Dear Video Games: Take Notes from "Overwatch"

I don't play Overwatch.

Not for any "better than you" reason. Not over zeitgeist burnout. Nothing like that. I was actually in the beta and loved it. I'd decided before the first trailer was over that I was gonna main Tracer forever. But half an hour into playing, I realized my big problem: because of my seizure issues and the trouble I have focusing on extreme action and angles close up, I'd have to forego Overwatch until I got a better setup. My head just straight up wouldn't handle it.

Medical lock-outs for entertainment are a frickin' misery. I used to be more overtly upset about it than I am now, but it still does bother me. I'd love to be able to go to 3D IMAX films with my buddies instead of having to either go it alone or asking them to minimize their experience over my presence. Past Kara may have grumped over that, but 37-year-old Kara is not interested in putting her friends in that sort of situation.

So in many cases -- the high-end versions of action films, releases of video games, etc. -- I just sort of have to shrug and walk off. If nothing else, I can go and watch theory videos or Let's Plays, as I did for Five Nights at Freddy's.

And then, there's Overwatch. Beautiful glorious fucking Overwatch. Full of characters, full of lore, and me absolutely gutted that I couldn't explore it because my brainmeats were too sensitive to heavy motion.

Except that Blizzard came over, patted me on the head, and handed me the lore anyway.

Now, before I go much further, let me hold back a sec. I can absolutely tell I'm gonna get misinterpreted here, so I'm going to clarify. My interest is not in getting free content for no work. I'd pay for what they're putting out there. Hell, I'll pay for the subscription to the game once I get a better set-up so Emily can High Noon my sorry ass across the map.

I'm not talking about getting things for free. I'm talking about the fact that a game rich with lore, and inaccessible to people like me (for health reasons) or to people who just can't FPS to save their lives, decided to offer that lore to everyone anyway, as an offshoot.

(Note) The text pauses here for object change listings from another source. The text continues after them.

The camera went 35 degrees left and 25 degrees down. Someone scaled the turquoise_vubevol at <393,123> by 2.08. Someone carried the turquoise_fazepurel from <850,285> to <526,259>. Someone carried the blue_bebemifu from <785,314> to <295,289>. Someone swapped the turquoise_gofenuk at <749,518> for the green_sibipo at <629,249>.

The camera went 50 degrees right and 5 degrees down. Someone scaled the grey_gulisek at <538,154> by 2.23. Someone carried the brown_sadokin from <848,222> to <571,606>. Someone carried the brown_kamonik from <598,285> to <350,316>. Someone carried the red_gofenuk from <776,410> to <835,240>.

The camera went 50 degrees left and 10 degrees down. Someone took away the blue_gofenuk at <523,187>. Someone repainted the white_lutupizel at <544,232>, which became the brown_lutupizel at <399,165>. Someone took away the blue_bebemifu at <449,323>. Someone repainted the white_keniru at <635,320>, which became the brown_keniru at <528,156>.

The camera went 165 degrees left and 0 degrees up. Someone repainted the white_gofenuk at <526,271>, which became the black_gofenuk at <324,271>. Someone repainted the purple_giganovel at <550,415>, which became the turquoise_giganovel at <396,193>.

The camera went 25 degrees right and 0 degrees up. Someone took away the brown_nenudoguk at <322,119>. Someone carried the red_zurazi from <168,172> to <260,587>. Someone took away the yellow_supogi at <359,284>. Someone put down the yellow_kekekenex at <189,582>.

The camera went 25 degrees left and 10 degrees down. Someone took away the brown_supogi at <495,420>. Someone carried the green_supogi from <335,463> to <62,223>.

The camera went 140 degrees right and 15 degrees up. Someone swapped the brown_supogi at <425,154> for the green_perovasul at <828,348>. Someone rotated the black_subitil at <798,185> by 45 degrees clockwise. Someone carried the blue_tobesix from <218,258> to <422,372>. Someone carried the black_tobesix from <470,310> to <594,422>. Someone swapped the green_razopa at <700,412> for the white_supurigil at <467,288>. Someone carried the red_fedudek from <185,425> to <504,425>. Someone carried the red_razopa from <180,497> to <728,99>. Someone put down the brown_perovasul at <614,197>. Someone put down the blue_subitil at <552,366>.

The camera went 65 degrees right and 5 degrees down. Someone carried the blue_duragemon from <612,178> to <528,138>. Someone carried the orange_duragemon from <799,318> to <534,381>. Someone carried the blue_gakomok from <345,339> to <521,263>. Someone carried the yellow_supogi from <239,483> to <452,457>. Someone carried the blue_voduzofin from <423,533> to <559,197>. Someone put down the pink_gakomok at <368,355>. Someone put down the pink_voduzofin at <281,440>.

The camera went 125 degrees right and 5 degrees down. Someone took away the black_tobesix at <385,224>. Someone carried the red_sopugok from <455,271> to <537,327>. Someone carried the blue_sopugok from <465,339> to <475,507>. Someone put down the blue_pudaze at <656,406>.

I call myself an Overwatch fan only tangentially since the fastest I jump on news is when it's for work. If I devoted a little more energy to it, I'd give myself the "fan" name happily. And I'm sure there would be people out there saying I don't get to call myself a fan since I don't actually play.

Which is bull -- since Blizzard decided their fans don't have to play to know their characters.

Admittedly, there are games out there for which the gaming aspect is a part of the narrative. Choice-based stories like Doki Doki Literature Club or Until Dawn or Papers, Please where your interaction is an inherent part of the delivery. Choice and interaction and reveals are so much a part of why you're there that, yes, you'd have to interface with the game proper somehow to get the full experience. If you were too sensitive to the motion controls of Until Dawn, you could play alongside a friend or watch a YouTube gamer likely to make your similar decisions.

The use of games as a storytelling mechanism by way of experience, decisions, and immersion is an amazing advance in the field of fiction. And games that achieve that deserve to be seen for what they are.

But decisions like Blizzard's to make Overwatch lore accessible to non-gamers are something I'm hoping will become more prevalent across games that aren't as reliant on medium for their story. Even Assassin's Creed having non-game elements allowing students to explore historical sites is a positive step in this direction.

So do I expect every game to roll out its story to me free just because I get dizzy? No. But I think Blizzard is making a positive step toward enabling people to participate in their fan base and enjoy their creation regardless of their medical state or skill level. And if other game creators can find helpful, relevant ways to do that, I'm hoping to see it happen moving forward.